▸ DOCUMENT SOURCE:
◇ ◇ ◇
Qu’un effet de lassitude, voire de découragement, existe au sein du corps enseignant n’est pas douteux. La situation matérielle et morale des enseignants s’est dégradée au cours de ces dernières années. Le quasi abandon de la formation des maîtres au cours du quinquennat précédent a constitué une erreur stratégique.
La cause principale des disparités est cependant à rechercher en priorité dans les situations sociales et les motivations familiales. Le travail scolaire ne peut s’épanouir dans un milieu où le chômage sévit et où les conditions de logement sont difficiles et précaires. Pire, les exemples de jeunes incultes mais roulant les mécaniques grâce à l’argent de la drogue ne peuvent être que dissuasifs pour les écoliers et collégiens.
Le rôle de la discipline dans l’apprentissage n’est pas négligeable. Je ne demande pas qu’on en vienne aux châtiments corporels. Mais que l’on assure le respect de l’institution scolaire et de la liberté des autres. Comment espérer qu’un jeune qui est soumis au racket ou au harcèlement ait la sérénité pour bien étudier ? Comment ne pas voir que lorsque l’administration hésite à punir un élève qui a menacé son professeur de «revenir pisser dans sa classe» pour exprimer son mécontentement on fait presque de lui un héros. Comment ne pas souhaiter qu’un(e) principal(e) de collège qui a levé une punition collective au profit d’un seul élève parce que ses parents sont influents soit mis(e) à pied ? Au passage il faut noter la sottise de ces parents qui ne réalisent pas que leur intervention déplacée à toutes les chances de faire de leur enfant la bête noire de ses camarades ? Ces faits ne viennent pas de zones d’éducation prioritaire dans une banlieue défavorisée, mais d’un des collèges les plus renommés de la région. Ils peuvent d’ailleurs conduire à penser que la dilution de cas sociaux n’est pas une panacée, mais qu’au contraire, ce peut être un moyen de gangrener toute une population.
◇ ◇ ◇
▸ DONNÉES FOURNIES:
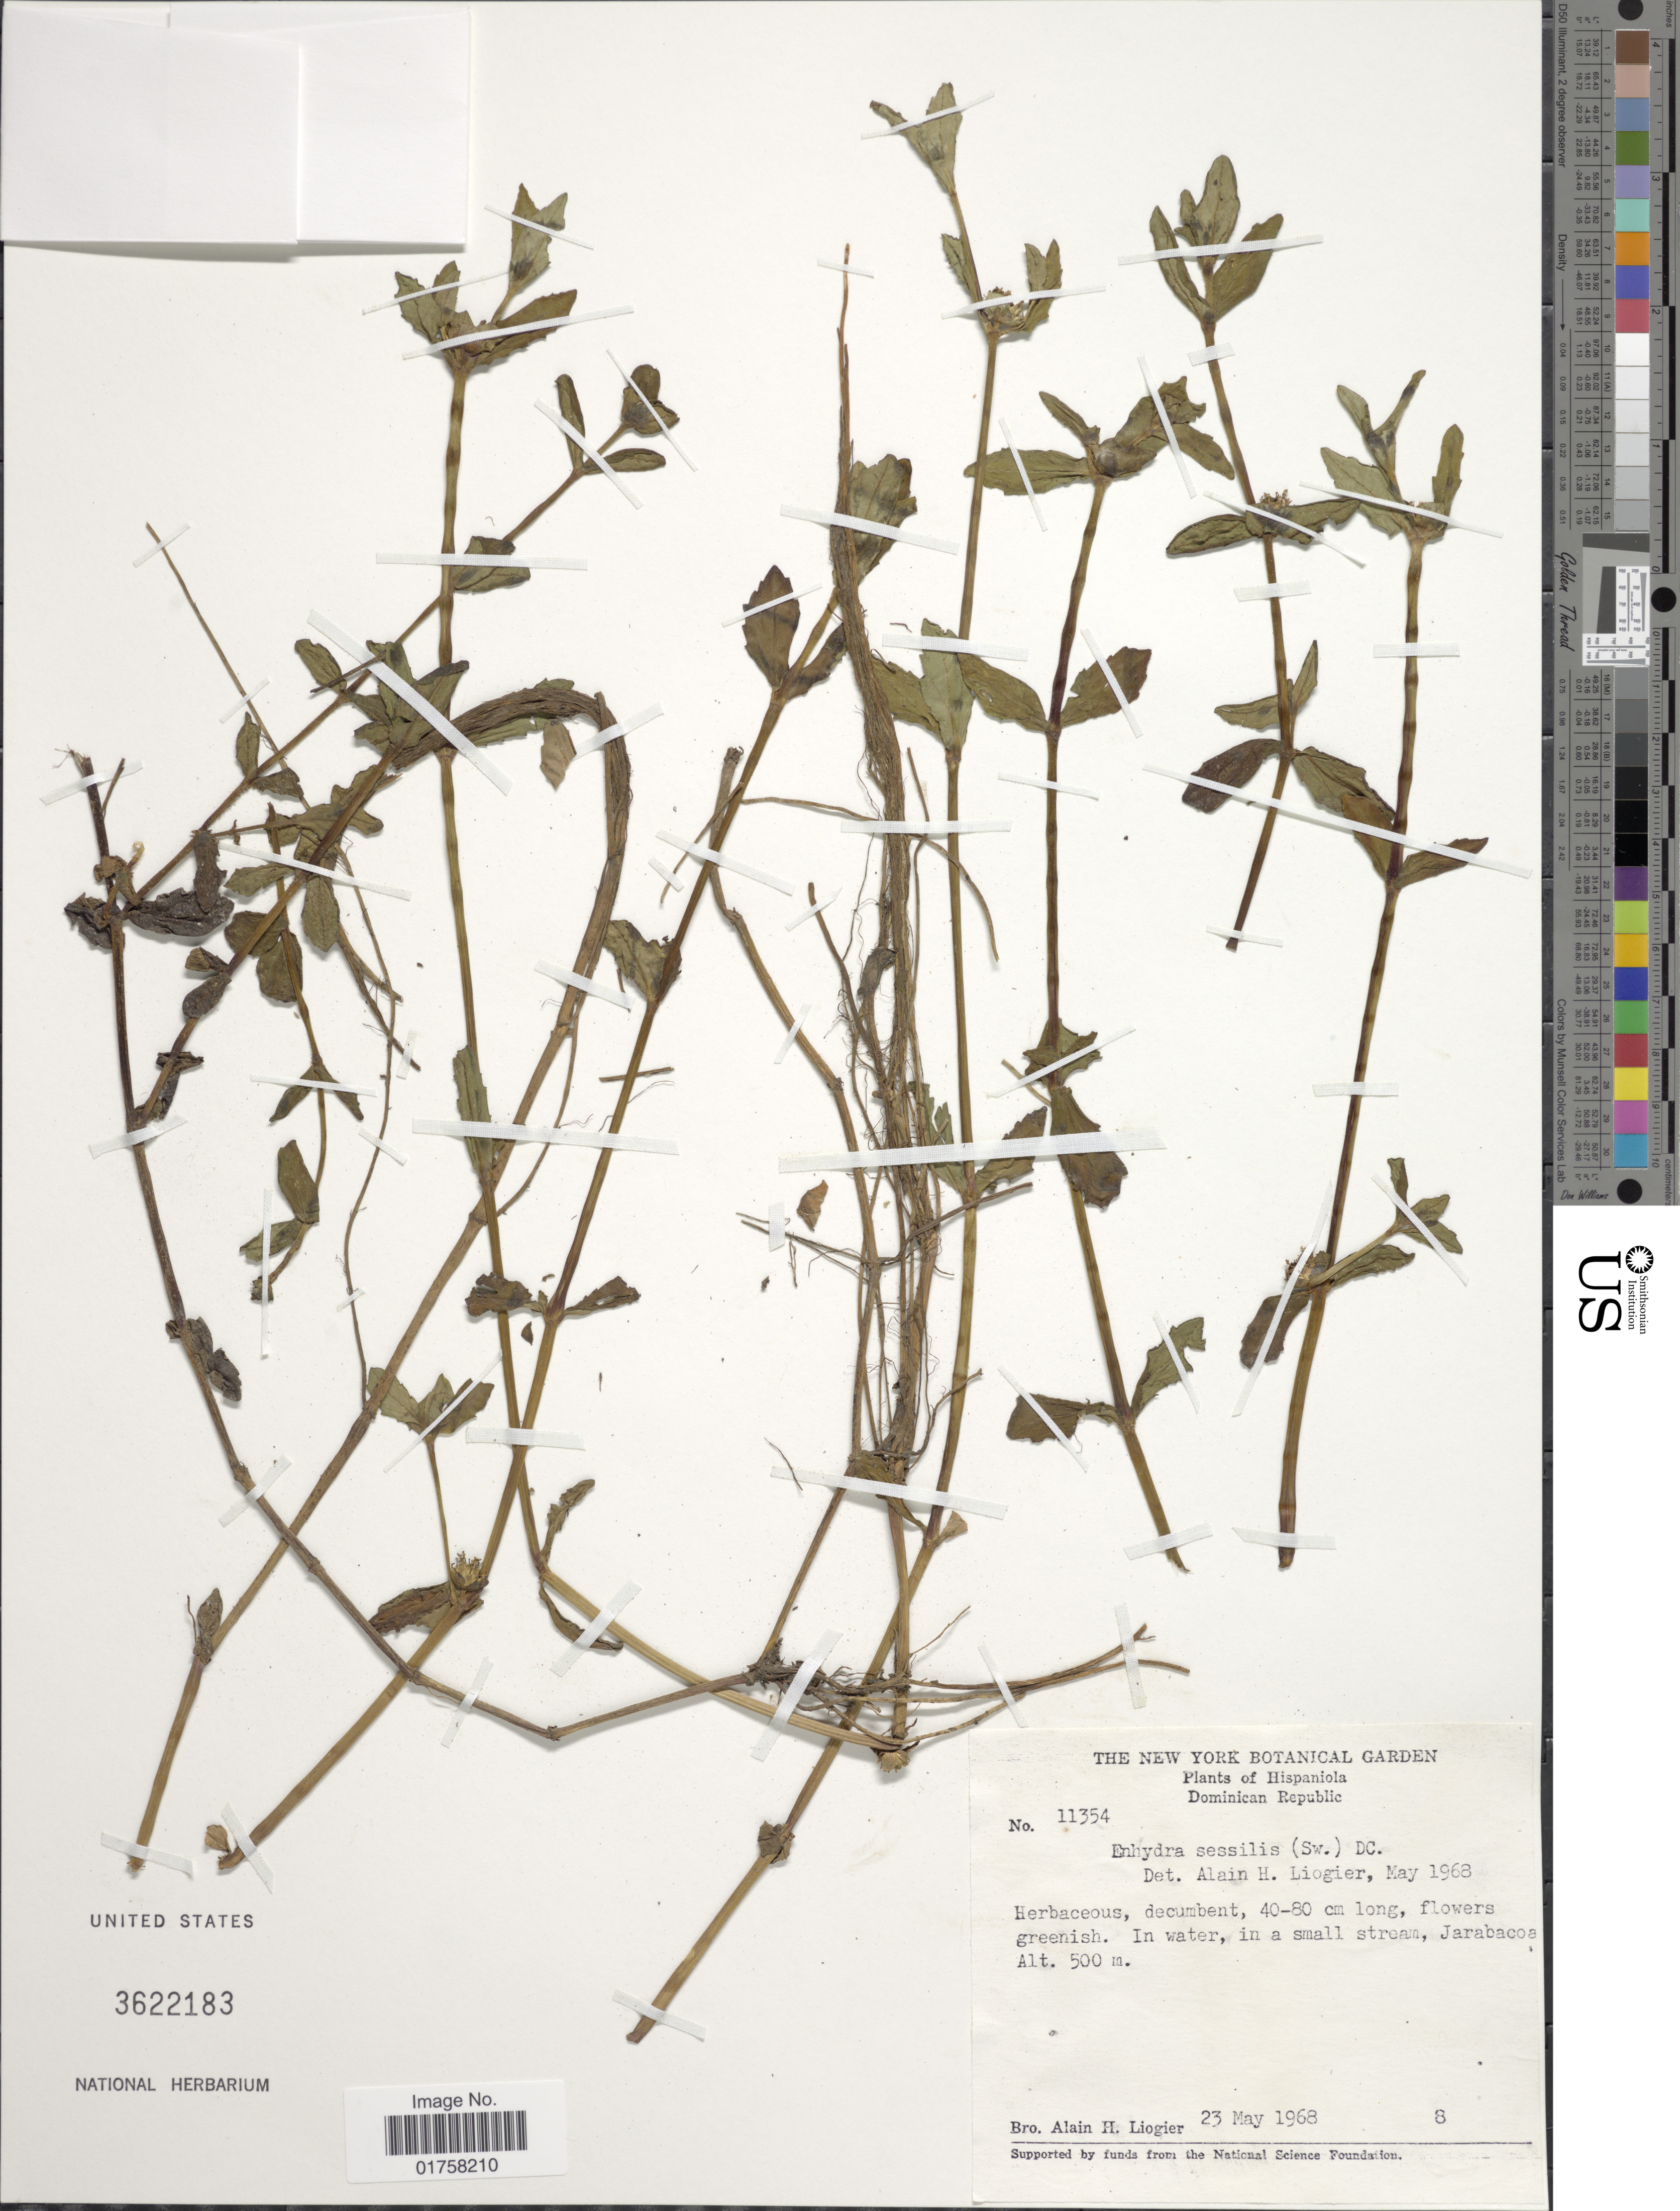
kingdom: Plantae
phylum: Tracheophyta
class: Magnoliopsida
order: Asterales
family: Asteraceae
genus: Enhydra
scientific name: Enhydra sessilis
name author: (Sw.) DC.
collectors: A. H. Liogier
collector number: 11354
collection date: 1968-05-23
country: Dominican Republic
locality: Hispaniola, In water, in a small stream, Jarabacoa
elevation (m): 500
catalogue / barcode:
◇ ◇ ◇
▸ TÂCHES À RÉALISER:
(a) Répondez aux questions suivantes à partir du texte sur l'enseignement :
(i) Quelle décision du quinquennat précédent le texte qualifie-t-il d'erreur stratégique ?
(ii) Où faut-il rechercher en priorité la cause principale des disparités ?
(iii) De quel type d'établissement proviennent les faits de discipline cités ?
(b) Reformulez sous forme de liste, plus brièvement, le paragraphe du texte sur l'enseignement qui commence par « La cause principale des disparités », en conservant ses faits essentiels.
(c) Résumez le texte sur l'enseignement en trois phrases.

▸ RÉPONSES AUX TÂCHES:
(a)
(i) Le quasi abandon de la formation des maîtres.
(ii) Dans les situations sociales et les motivations familiales.
(iii) D'un des collèges les plus renommés de la région, et non de zones d'éducation prioritaire dans une banlieue défavorisée.

(b)
- Les disparités ont pour cause principale les situations sociales et les motivations familiales.
- Le chômage et des conditions de logement difficiles et précaires empêchent le travail scolaire de s'épanouir.
- Les jeunes incultes qui se pavanent grâce à l'argent de la drogue donnent un exemple dissuasif aux écoliers et collégiens.

(c) La situation matérielle et morale des enseignants s'est dégradée, et le quasi abandon de leur formation a été une erreur stratégique. Les disparités scolaires tiennent surtout aux situations sociales et familiales, comme le chômage, le logement précaire et l'exemple des jeunes enrichis par la drogue. La discipline compte aussi dans l'apprentissage, et des faits survenus dans un collège renommé montrent les effets d'une administration qui hésite à punir ou cède aux parents influents.